- Description of the task: Would you restate the listing word for word, with the images omitted?

▬▬▬▬▬▬

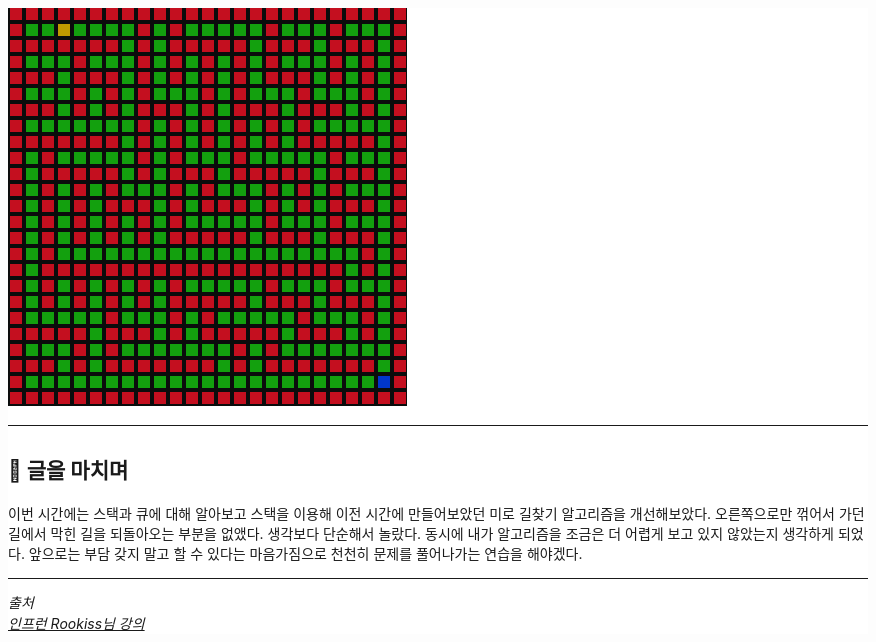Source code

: ![Alt Text](/assets/images/posts_img/basics/algorithm/stack-and-queue/right-hand-rule2.gif)   

***

## 👻 글을 마치며
이번 시간에는 스택과 큐에 대해 알아보고 스택을 이용해 이전 시간에 만들어보았던 미로 길찾기 알고리즘을 개선해보았다. 오른쪽으로만 꺾어서 가던 길에서 막힌 길을 되돌아오는 부분을 없앴다. 생각보다 단순해서 놀랐다. 동시에 내가 알고리즘을 조금은 더 어렵게 보고 있지 않았는지 생각하게 되었다. 앞으로는 부담 갖지 말고 할 수 있다는 마음가짐으로 천천히 문제를 풀어나가는 연습을 해야겠다.

***

_출처_   
_[인프런 Rookiss님 강의](https://inf.run/1JwV)_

▬▬▬▬▬▬

- Task answer:
Source code

: ![Alt Text](/assets/images/posts_img/basics/algorithm/stack-and-queue/right-hand-rule2.gif)   

***

## 👻 글을 마치며
이번 시간에는 스택과 큐에 대해 알아보고 스택을 이용해 이전 시간에 만들어보았던 미로 길찾기 알고리즘을 개선해보았다. 오른쪽으로만 꺾어서 가던 길에서 막힌 길을 되돌아오는 부분을 없앴다. 생각보다 단순해서 놀랐다. 동시에 내가 알고리즘을 조금은 더 어렵게 보고 있지 않았는지 생각하게 되었다. 앞으로는 부담 갖지 말고 할 수 있다는 마음가짐으로 천천히 문제를 풀어나가는 연습을 해야겠다.

***

_출처_   
_[인프런 Rookiss님 강의](https://inf.run/1JwV)_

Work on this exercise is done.